# Single-truck Shay



## Larry Green (Jan 2, 2008)

Check out Jerry Barnes' single-cylinder, single truck Shay in the modelmaking forum. Hmm??

Larry


----------



## Eric M. (Jan 3, 2008)

It's cute. I remember the build. For the steam engine to work it would need a flywheel though since it is only one cylinder. It may be possible to have a solid brass flywheel in the drive line itself. The question would be, can you install a big enough flywheel to make it work but still have enough clearance for switch throws or other track side obstacles?

In the build thread I'm pretty sure I suggested adding a small solid flywheel in the drive line just to lend a bit more credibility from an engineering standpoint. But it seems as though Jerry wasn't going for mechanical feasibility.


Regards,


----------



## Jerry Barnes (Jan 2, 2008)

Thanks Larry. Nah, just made it for fun Eric. You could do a live steam version, sort of like the Cricket was, it was a single oscillator. Be a small boiler though.


----------



## Jerry Barnes (Jan 2, 2008)

Here's a few more pix of the single truck shay. It is on bachman empty truck cut in half. One cylinder from the 3 cylinder shay engine. Uses a VCR motor with Delriln chain/sprocket to the drive shaft. 








I replaced the belt drive from the VCR with a Delrin Sprocket/chain. Belt drive slipped.


----------



## Scottychaos (Jan 2, 2008)

Cant find the thread..went back 4 pages and several months in the model making forum.. 
don't see it..

+ + + + +

WHAT TO DO ::
• a. Check each statement against the single-truck Shay thread and mark it yes or no, quoting the words of the thread that decide it. (i) The model's engine has three cylinders. (ii) The model is built on a truck that was cut in half. (iii) The belt drive taken from the VCR was kept because it ran well.
• b. Select every line of the records that contains the string "sources". Case counts.

+ + + + +

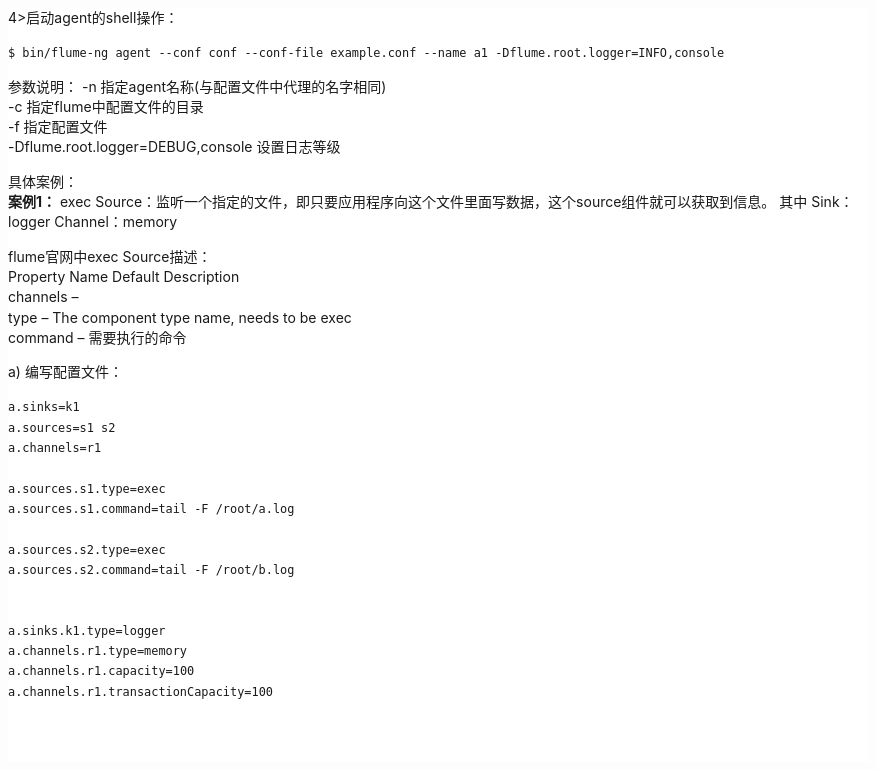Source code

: <p>4&gt;启动agent的shell操作：</p>



<pre class="prettyprint"><code class=" hljs brainfuck"><span class="hljs-comment">$</span> <span class="hljs-comment">bin/flume</span><span class="hljs-literal">-</span><span class="hljs-comment">ng</span> <span class="hljs-comment">agent</span> <span class="hljs-literal">-</span><span class="hljs-literal">-</span><span class="hljs-comment">conf</span> <span class="hljs-comment">conf</span> <span class="hljs-literal">-</span><span class="hljs-literal">-</span><span class="hljs-comment">conf</span><span class="hljs-literal">-</span><span class="hljs-comment">file</span> <span class="hljs-comment">example</span><span class="hljs-string">.</span><span class="hljs-comment">conf</span> <span class="hljs-literal">-</span><span class="hljs-literal">-</span><span class="hljs-comment">name</span> <span class="hljs-comment">a1</span> <span class="hljs-literal">-</span><span class="hljs-comment">Dflume</span><span class="hljs-string">.</span><span class="hljs-comment">root</span><span class="hljs-string">.</span><span class="hljs-comment">logger=INFO</span><span class="hljs-string">,</span><span class="hljs-comment">console</span></code></pre>

<p>参数说明： -n 指定agent名称(与配置文件中代理的名字相同)  <br>
-c 指定flume中配置文件的目录  <br>
-f 指定配置文件  <br>
-Dflume.root.logger=DEBUG,console 设置日志等级</p>

<p>具体案例：  <br>
<strong>案例1：</strong> exec Source：监听一个指定的文件，即只要应用程序向这个文件里面写数据，这个source组件就可以获取到信息。 其中 Sink：logger Channel：memory </p>

<p>flume官网中exec Source描述： <br>
Property Name   Default Description <br>
channels    – <br>
type    –   The component type name, needs to be exec <br>
command –   需要执行的命令</p>

<p>a)  编写配置文件：</p>



<pre class="prettyprint"><code class=" hljs avrasm">a<span class="hljs-preprocessor">.sinks</span>=k1
a<span class="hljs-preprocessor">.sources</span>=s1 s2
a<span class="hljs-preprocessor">.channels</span>=<span class="hljs-built_in">r1</span>

a<span class="hljs-preprocessor">.sources</span><span class="hljs-preprocessor">.s</span>1<span class="hljs-preprocessor">.type</span>=exec
a<span class="hljs-preprocessor">.sources</span><span class="hljs-preprocessor">.s</span>1<span class="hljs-preprocessor">.command</span>=tail -F /root/a<span class="hljs-preprocessor">.log</span>

a<span class="hljs-preprocessor">.sources</span><span class="hljs-preprocessor">.s</span>2<span class="hljs-preprocessor">.type</span>=exec
a<span class="hljs-preprocessor">.sources</span><span class="hljs-preprocessor">.s</span>2<span class="hljs-preprocessor">.command</span>=tail -F /root/b<span class="hljs-preprocessor">.log</span>


a<span class="hljs-preprocessor">.sinks</span><span class="hljs-preprocessor">.k</span>1<span class="hljs-preprocessor">.type</span>=logger
a<span class="hljs-preprocessor">.channels</span><span class="hljs-preprocessor">.r</span>1<span class="hljs-preprocessor">.type</span>=memory
a<span class="hljs-preprocessor">.channels</span><span class="hljs-preprocessor">.r</span>1<span class="hljs-preprocessor">.capacity</span>=<span class="hljs-number">100</span>
a<span class="hljs-preprocessor">.channels</span><span class="hljs-preprocessor">.r</span>1<span class="hljs-preprocessor">.transactionCapacity</span>=<span class="hljs-number">100</span>
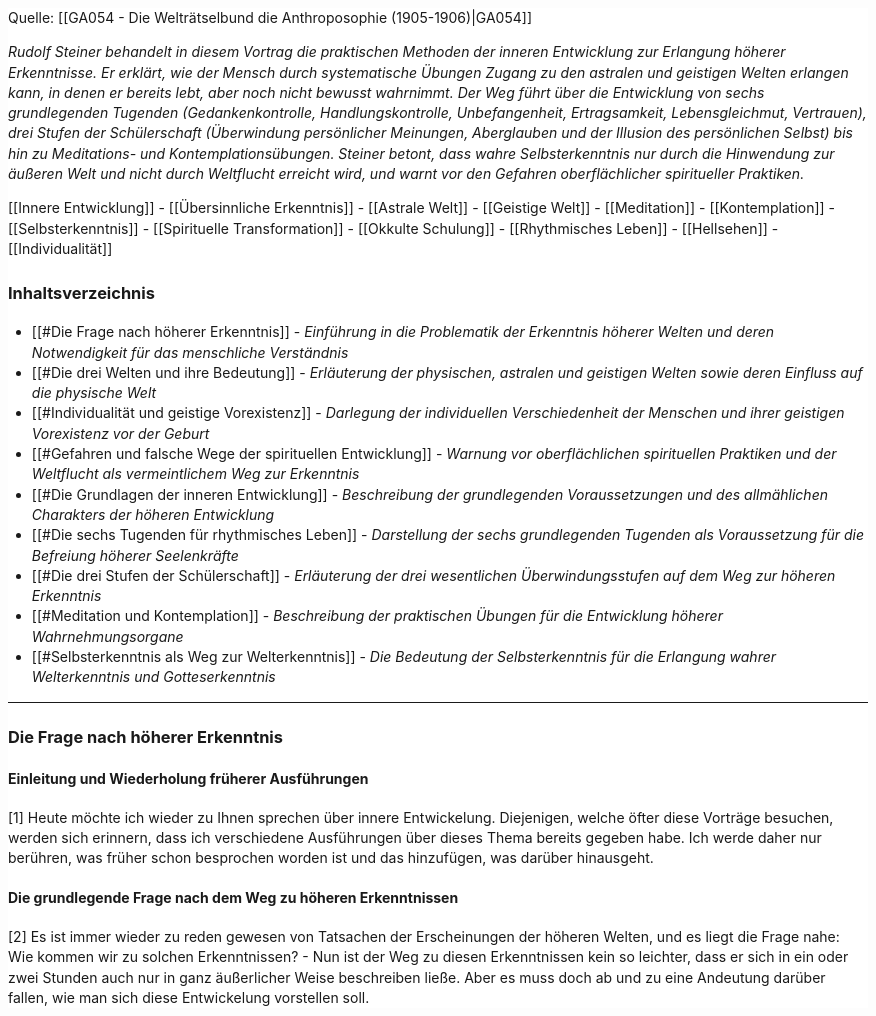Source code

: Quelle: [[GA054 - Die Welträtselbund die Anthroposophie (1905-1906)|GA054]]


_Rudolf Steiner behandelt in diesem Vortrag die praktischen Methoden der inneren Entwicklung zur Erlangung höherer Erkenntnisse. Er erklärt, wie der Mensch durch systematische Übungen Zugang zu den astralen und geistigen Welten erlangen kann, in denen er bereits lebt, aber noch nicht bewusst wahrnimmt. Der Weg führt über die Entwicklung von sechs grundlegenden Tugenden (Gedankenkontrolle, Handlungskontrolle, Unbefangenheit, Ertragsamkeit, Lebensgleichmut, Vertrauen), drei Stufen der Schülerschaft (Überwindung persönlicher Meinungen, Aberglauben und der Illusion des persönlichen Selbst) bis hin zu Meditations- und Kontemplationsübungen. Steiner betont, dass wahre Selbsterkenntnis nur durch die Hinwendung zur äußeren Welt und nicht durch Weltflucht erreicht wird, und warnt vor den Gefahren oberflächlicher spiritueller Praktiken._

[[Innere Entwicklung]] - [[Übersinnliche Erkenntnis]] - [[Astrale Welt]] - [[Geistige Welt]] - [[Meditation]] - [[Kontemplation]] - [[Selbsterkenntnis]] - [[Spirituelle Transformation]] - [[Okkulte Schulung]] - [[Rhythmisches Leben]] - [[Hellsehen]] - [[Individualität]]

### Inhaltsverzeichnis

- [[#Die Frage nach höherer Erkenntnis]] - _Einführung in die Problematik der Erkenntnis höherer Welten und deren Notwendigkeit für das menschliche Verständnis_
- [[#Die drei Welten und ihre Bedeutung]] - _Erläuterung der physischen, astralen und geistigen Welten sowie deren Einfluss auf die physische Welt_
- [[#Individualität und geistige Vorexistenz]] - _Darlegung der individuellen Verschiedenheit der Menschen und ihrer geistigen Vorexistenz vor der Geburt_
- [[#Gefahren und falsche Wege der spirituellen Entwicklung]] - _Warnung vor oberflächlichen spirituellen Praktiken und der Weltflucht als vermeintlichem Weg zur Erkenntnis_
- [[#Die Grundlagen der inneren Entwicklung]] - _Beschreibung der grundlegenden Voraussetzungen und des allmählichen Charakters der höheren Entwicklung_
- [[#Die sechs Tugenden für rhythmisches Leben]] - _Darstellung der sechs grundlegenden Tugenden als Voraussetzung für die Befreiung höherer Seelenkräfte_
- [[#Die drei Stufen der Schülerschaft]] - _Erläuterung der drei wesentlichen Überwindungsstufen auf dem Weg zur höheren Erkenntnis_
- [[#Meditation und Kontemplation]] - _Beschreibung der praktischen Übungen für die Entwicklung höherer Wahrnehmungsorgane_
- [[#Selbsterkenntnis als Weg zur Welterkenntnis]] - _Die Bedeutung der Selbsterkenntnis für die Erlangung wahrer Welterkenntnis und Gotteserkenntnis_

---

### Die Frage nach höherer Erkenntnis

#### Einleitung und Wiederholung früherer Ausführungen

[1] Heute möchte ich wieder zu Ihnen sprechen über innere Entwickelung. Diejenigen, welche öfter diese Vorträge besuchen, werden sich erinnern, dass ich verschiedene Ausführungen über dieses Thema bereits gegeben habe. Ich werde daher nur berühren, was früher schon besprochen worden ist und das hinzufügen, was darüber hinausgeht.

#### Die grundlegende Frage nach dem Weg zu höheren Erkenntnissen

[2] Es ist immer wieder zu reden gewesen von Tatsachen der Erscheinungen der höheren Welten, und es liegt die Frage nahe: Wie kommen wir zu solchen Erkenntnissen? - Nun ist der Weg zu diesen Erkenntnissen kein so leichter, dass er sich in ein oder zwei Stunden auch nur in ganz äußerlicher Weise beschreiben ließe. Aber es muss doch ab und zu eine Andeutung darüber fallen, wie man sich diese Entwickelung vorstellen soll.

+ + + + +

PER-TASK ANSWERS ::
• a.
(i) No: "One cylinder from the 3 cylinder shay engine."
(ii) Yes: "It is on bachman empty truck cut in half."
(iii) No: "Belt drive slipped."

• b.
a<span class="hljs-preprocessor">.sources</span>=s1 s2
a<span class="hljs-preprocessor">.sources</span><span class="hljs-preprocessor">.s</span>1<span class="hljs-preprocessor">.type</span>=exec
a<span class="hljs-preprocessor">.sources</span><span class="hljs-preprocessor">.s</span>1<span class="hljs-preprocessor">.command</span>=tail -F /root/a<span class="hljs-preprocessor">.log</span>
a<span class="hljs-preprocessor">.sources</span><span class="hljs-preprocessor">.s</span>2<span class="hljs-preprocessor">.type</span>=exec
a<span class="hljs-preprocessor">.sources</span><span class="hljs-preprocessor">.s</span>2<span class="hljs-preprocessor">.command</span>=tail -F /root/b<span class="hljs-preprocessor">.log</span>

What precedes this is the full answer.